Secondly, you would want to take note of where your money usually goes. This includes bills, major but regular purchases (like grocery costs, healthcare costs, and the like), and everyday miscellaneous purchases. Only when you list down where you know your money usually goes will you be able to identify which expenses you can do without. Once you’ve identified these regular expenditures, take into consideration what you can cut back on. How much do you spend on your daily caffeine fix in the morning? How much do you spend on newspaper deliveries to your front door? The measly $2 or $5 of these small purchases cumulatively translates to more than $3600 a year! Instead of buying your expensive latte or reading the newspaper on print, put aside the amount you would usually pay for these small routine purchases in a small container. You will be surprised at how much you’re saving out of your older budget.

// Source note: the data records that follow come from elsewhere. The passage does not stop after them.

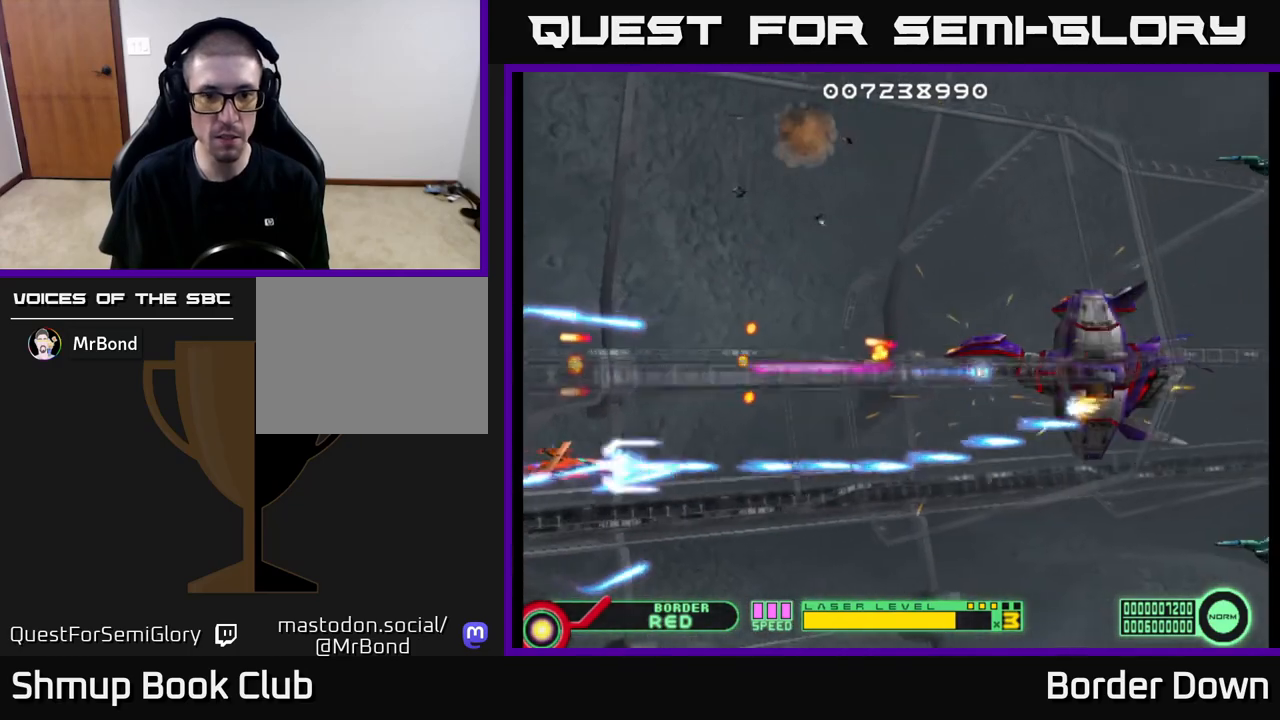
{"buttons": ["A", "DPAD_RIGHT"], "left_stick": "center", "right_stick": "center", "events": [[83, "DPAD_RIGHT", "up"], [100, "DPAD_UP", "down"], [150, "DPAD_RIGHT", "down"], [183, "DPAD_UP", "up"]]}
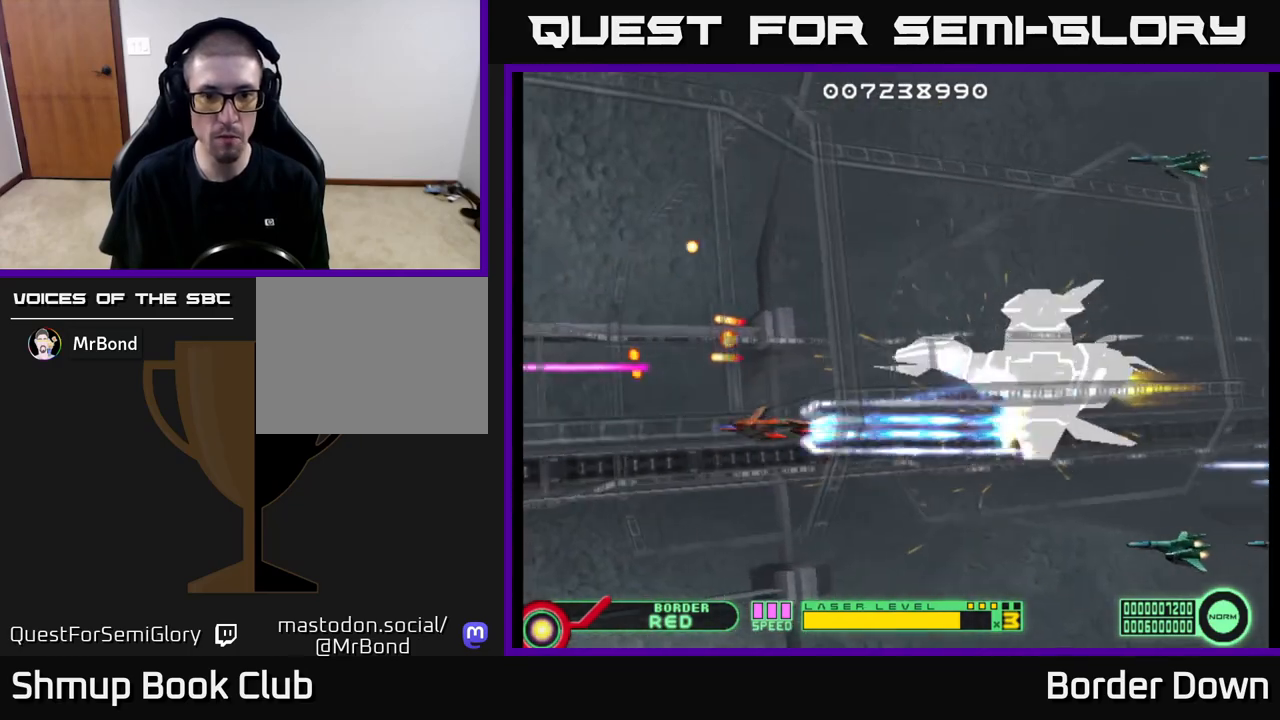
{"buttons": ["A", "DPAD_UP"], "left_stick": "center", "right_stick": "center", "events": [[50, "DPAD_RIGHT", "up"], [83, "DPAD_UP", "down"], [150, "DPAD_LEFT", "down"], [283, "DPAD_LEFT", "up"], [283, "DPAD_UP", "up"], [350, "DPAD_LEFT", "down"], [400, "A", "up"], [450, "A", "down"], [450, "DPAD_UP", "down"], [500, "DPAD_LEFT", "up"]]}
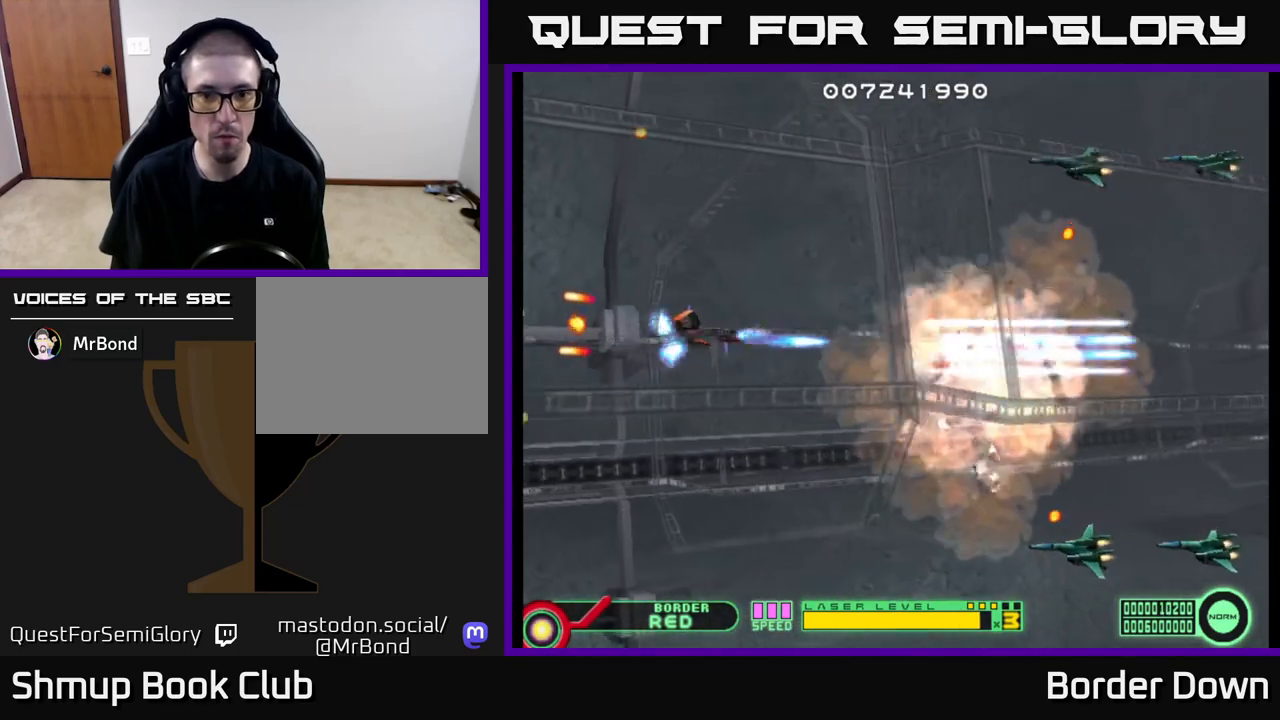
{"buttons": ["A", "DPAD_DOWN"], "left_stick": "center", "right_stick": "center"}
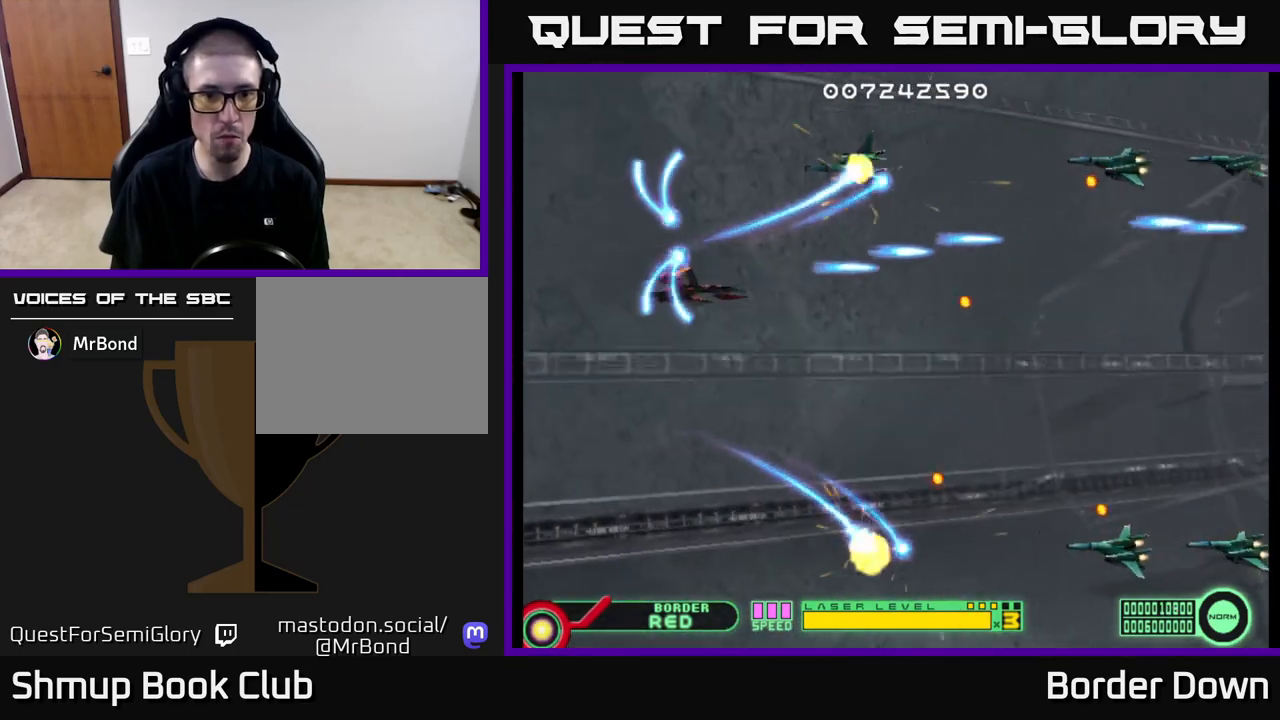
{"buttons": ["DPAD_UP"], "left_stick": "center", "right_stick": "center", "events": [[17, "DPAD_LEFT", "down"], [67, "A", "up"], [133, "A", "down"], [183, "DPAD_DOWN", "up"], [217, "A", "up"], [233, "DPAD_UP", "down"], [267, "A", "down"], [300, "DPAD_LEFT", "up"], [367, "A", "up"], [417, "A", "down"], [483, "A", "up"]]}
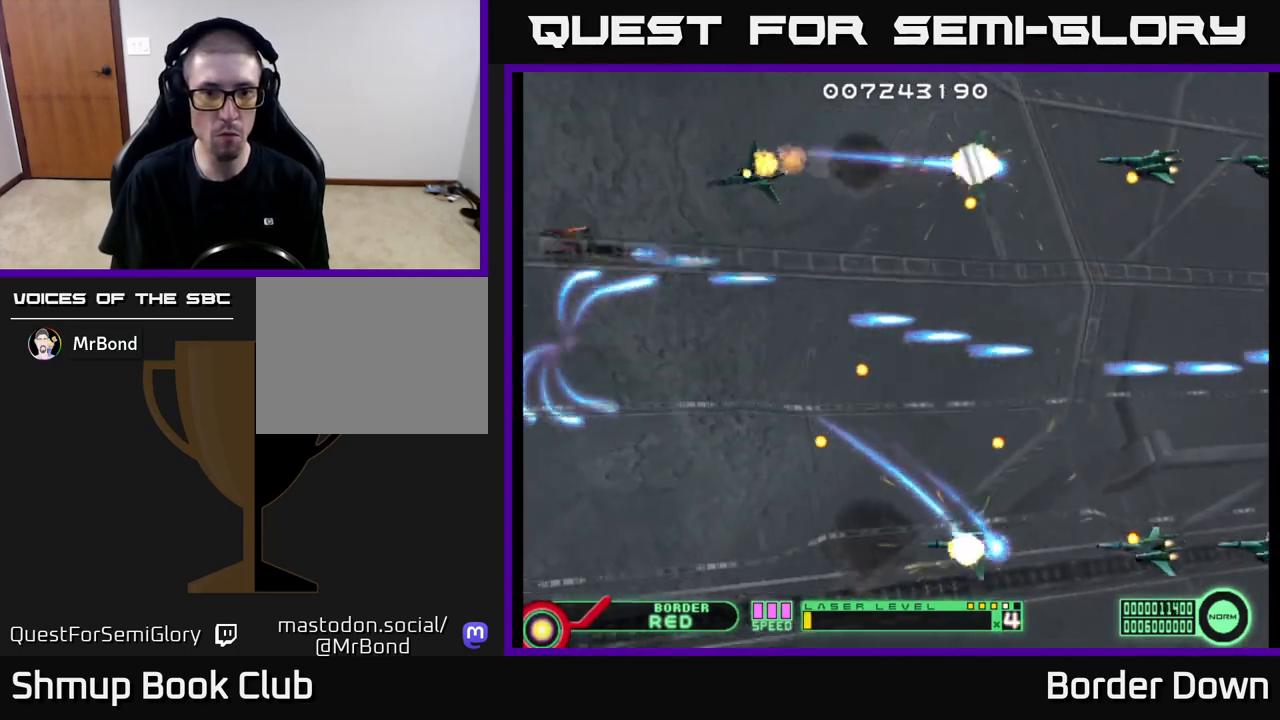
{"buttons": ["A", "DPAD_UP"], "left_stick": "center", "right_stick": "center", "events": [[67, "A", "down"], [100, "DPAD_UP", "up"], [133, "A", "up"], [150, "DPAD_DOWN", "down"], [200, "A", "down"], [283, "A", "up"], [350, "A", "down"], [433, "A", "up"], [433, "DPAD_DOWN", "up"], [450, "DPAD_UP", "down"], [500, "A", "down"]]}
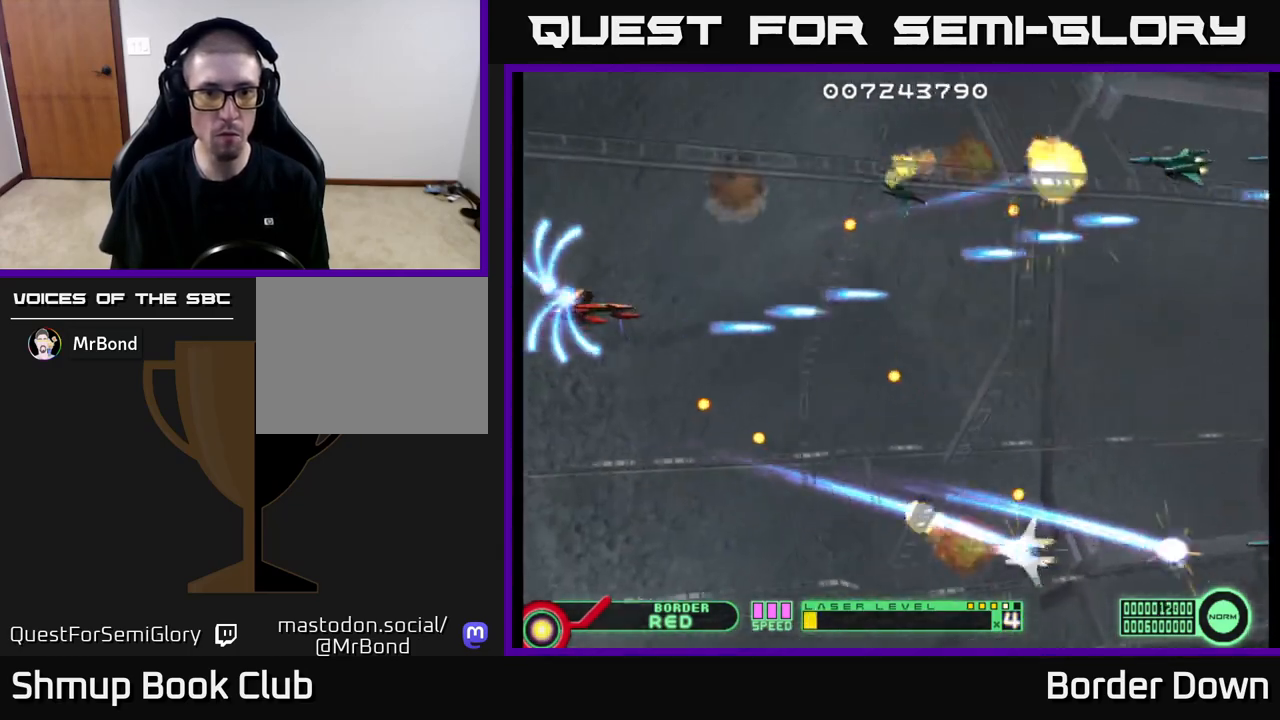
{"buttons": ["A", "DPAD_DOWN"], "left_stick": "center", "right_stick": "center", "events": [[100, "A", "up"], [133, "DPAD_RIGHT", "down"], [133, "DPAD_UP", "up"], [150, "A", "down"], [167, "DPAD_DOWN", "down"], [217, "A", "up"], [267, "DPAD_DOWN", "up"], [300, "A", "down"], [333, "DPAD_RIGHT", "up"], [367, "DPAD_DOWN", "down"], [400, "A", "up"], [450, "A", "down"]]}
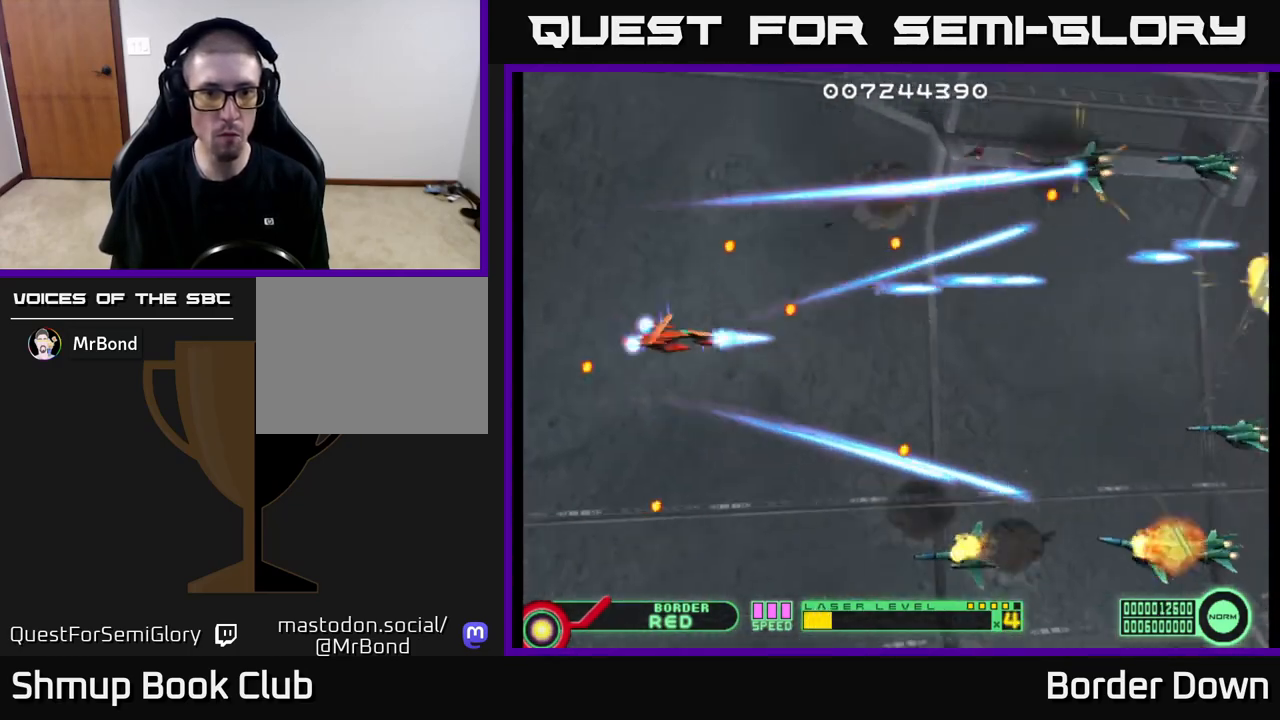
{"buttons": ["DPAD_DOWN"], "left_stick": "center", "right_stick": "center"}
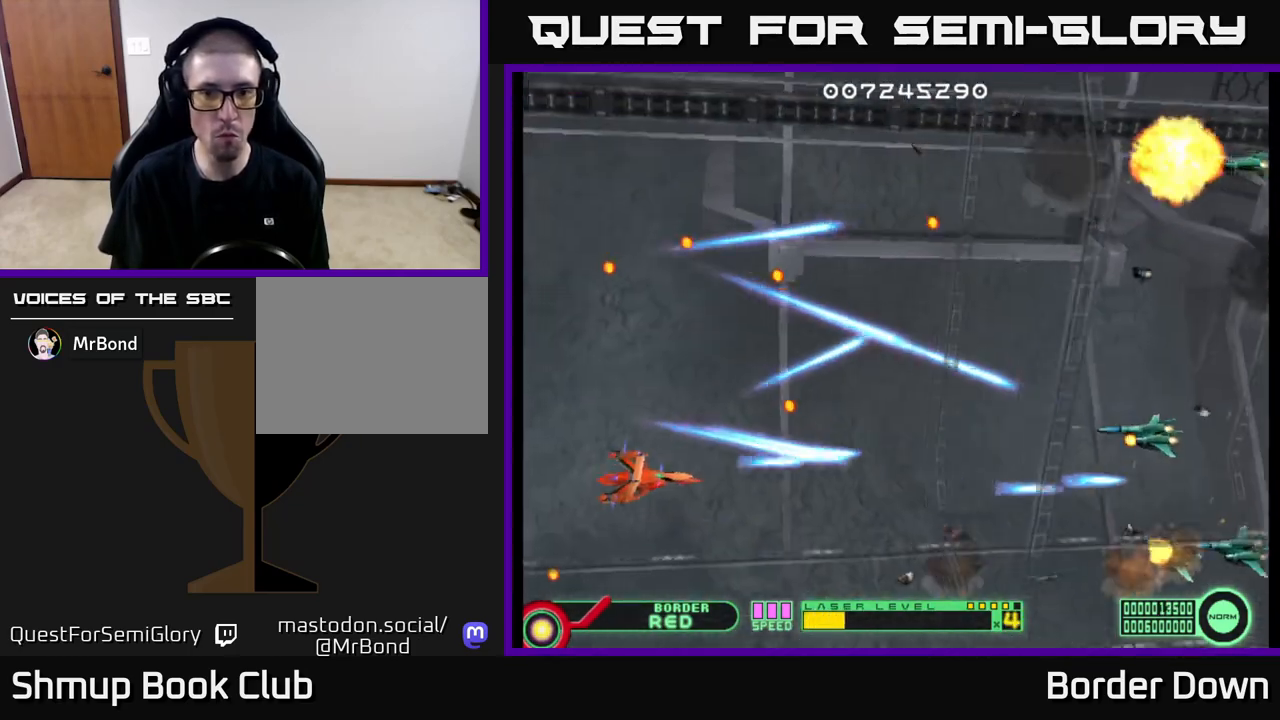
{"buttons": ["A", "DPAD_UP"], "left_stick": "center", "right_stick": "center", "events": [[50, "A", "down"], [50, "DPAD_RIGHT", "down"], [117, "DPAD_DOWN", "up"], [300, "DPAD_RIGHT", "up"], [300, "DPAD_UP", "down"]]}
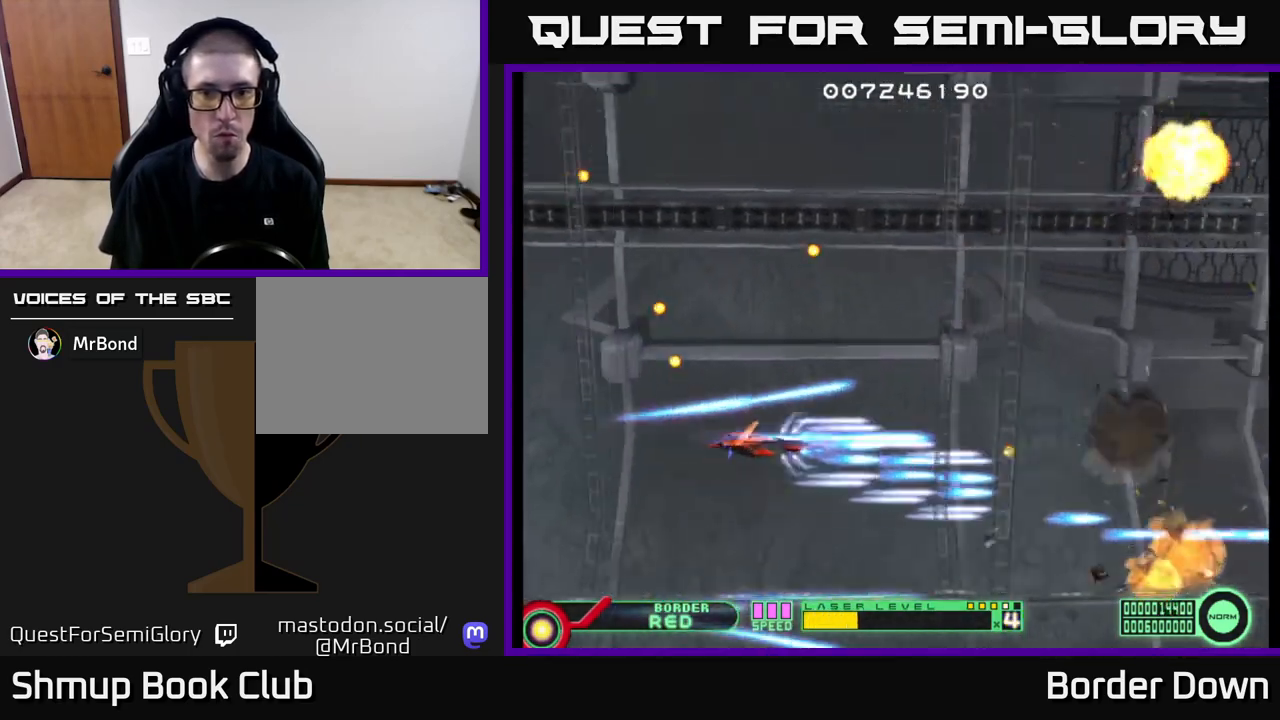
{"buttons": ["A", "DPAD_RIGHT"], "left_stick": "center", "right_stick": "center", "events": [[133, "A", "up"], [133, "DPAD_RIGHT", "down"], [133, "DPAD_UP", "up"], [200, "A", "down"], [267, "A", "up"], [267, "DPAD_UP", "down"], [283, "DPAD_RIGHT", "up"], [333, "A", "down"], [400, "DPAD_UP", "up"], [417, "A", "up"], [417, "DPAD_RIGHT", "down"], [500, "A", "down"]]}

Being indebted is a vicious cycle. You’re talking about continuous payments, not to mention huge interest rates. The best way to deal with this is to pay the minimum on all of your debts in order to avoid paying extraneous late fees. Whatever cash excesses you may have, you can opt to add on to the payments you make in your biggest debt. This way, you are concentrated on getting the biggest debts first that cost you the greatest interest rates. Doing this progressively, you’ll be amazed at how much you’ll get off your huge debts.
The last and most important step is to jot down the amount you earn the sum you spend. You can make use of computer cash management programs, or make database sheets of your own. Make a system that works for you and will help you keep track of your monthly budgeting progress.